:: Section de texte ::

Du 31 août au 25 septembre 2020, les participants du groupe principal de participants, qui étaient payés pour écouter CNN, et ensuite interrogés sur les contenus diffusés par la chaîne, ont syntonisé ce poste pendant environ six heures par semaine.
Deux visions du pays
Les deux chercheurs ont évalué la couverture médiatique des deux chaînes pendant la période d’étude, qui correspond à une accélération de la campagne présidentielle en vue de l’élection de novembre 2020.
Fox a ainsi largement parlé des questions raciales et des manifestations ayant suivi le meurtre de George Floyd par un policier, quelques mois plutôt. Les démocrates étaient décrits comme des partisans des revendications des manifestants radicaux et parfois violets.
Et si la pandémie de COVID-19 n’avait pas encore atteint le stade où des vaccins étaient disponibles, la chaîne affirmait que la menace n’était pas très importante.
« Fox ne donnait, en gros, aucune information à propos du fait que le taux d’infection était beaucoup plus important aux États-Unis que dans d’autres pays, ou à propos des erreurs de gestion de la pandémie par le président », explique M. Broockman.

:::
:: Données extraites ::

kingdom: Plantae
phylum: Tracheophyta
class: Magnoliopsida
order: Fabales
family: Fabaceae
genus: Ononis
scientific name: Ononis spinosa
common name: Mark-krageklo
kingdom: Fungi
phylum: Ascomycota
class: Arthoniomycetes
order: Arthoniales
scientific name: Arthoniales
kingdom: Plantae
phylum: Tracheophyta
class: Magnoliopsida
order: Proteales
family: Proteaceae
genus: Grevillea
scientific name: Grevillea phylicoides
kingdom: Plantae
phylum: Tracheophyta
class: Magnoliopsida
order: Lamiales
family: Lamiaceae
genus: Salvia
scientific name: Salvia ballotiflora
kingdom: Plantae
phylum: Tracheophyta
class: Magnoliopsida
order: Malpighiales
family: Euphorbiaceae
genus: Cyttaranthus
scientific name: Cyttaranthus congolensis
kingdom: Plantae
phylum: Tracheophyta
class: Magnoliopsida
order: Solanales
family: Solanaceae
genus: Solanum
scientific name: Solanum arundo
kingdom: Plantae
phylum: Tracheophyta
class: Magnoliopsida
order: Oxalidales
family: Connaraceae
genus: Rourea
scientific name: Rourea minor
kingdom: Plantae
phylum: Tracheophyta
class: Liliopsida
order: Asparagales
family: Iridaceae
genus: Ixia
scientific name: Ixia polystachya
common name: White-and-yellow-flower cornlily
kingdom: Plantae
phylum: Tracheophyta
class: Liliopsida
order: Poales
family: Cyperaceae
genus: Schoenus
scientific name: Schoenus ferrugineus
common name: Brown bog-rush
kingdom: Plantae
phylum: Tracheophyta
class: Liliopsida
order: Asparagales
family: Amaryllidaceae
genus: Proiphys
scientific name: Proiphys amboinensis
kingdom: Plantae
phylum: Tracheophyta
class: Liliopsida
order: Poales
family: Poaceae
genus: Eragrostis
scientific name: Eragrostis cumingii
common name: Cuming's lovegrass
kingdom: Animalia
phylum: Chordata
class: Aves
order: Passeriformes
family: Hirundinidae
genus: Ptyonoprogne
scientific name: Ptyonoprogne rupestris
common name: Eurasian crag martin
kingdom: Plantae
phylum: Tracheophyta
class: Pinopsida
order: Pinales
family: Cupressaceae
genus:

:::

Liste des tâches:
[A] D'après le texte sur Fox et CNN, combien de temps par semaine les participants du groupe principal ont-ils suivi CNN ?
[B] Citez tout le passage du texte sur Fox et CNN allant de « Fox a ainsi » jusqu'à « pas très importante. ».
[C] Pour chacune des affirmations suivantes, indiquez si elle concorde avec le texte sur Fox et CNN, en répondant par oui ou par non et en citant les mots du texte qui tranchent.
(i) L'élection présidentielle en vue de laquelle la campagne s'accélérait avait lieu en novembre 2020.
(ii) Fox présentait la menace de la pandémie de COVID-19 comme très importante.
(iii) Des vaccins contre la COVID-19 étaient déjà disponibles pendant la période d'étude.

Réponses numérotées:
[A] Environ six heures par semaine.

[B]
Fox a ainsi largement parlé des questions raciales et des manifestations ayant suivi le meurtre de George Floyd par un policier, quelques mois plutôt. Les démocrates étaient décrits comme des partisans des revendications des manifestants radicaux et parfois violets.
Et si la pandémie de COVID-19 n’avait pas encore atteint le stade où des vaccins étaient disponibles, la chaîne affirmait que la menace n’était pas très importante.

[C]
(i) Oui : « en vue de l’élection de novembre 2020 ».
(ii) Non : « la chaîne affirmait que la menace n’était pas très importante ».
(iii) Non : « la pandémie de COVID-19 n’avait pas encore atteint le stade où des vaccins étaient disponibles ».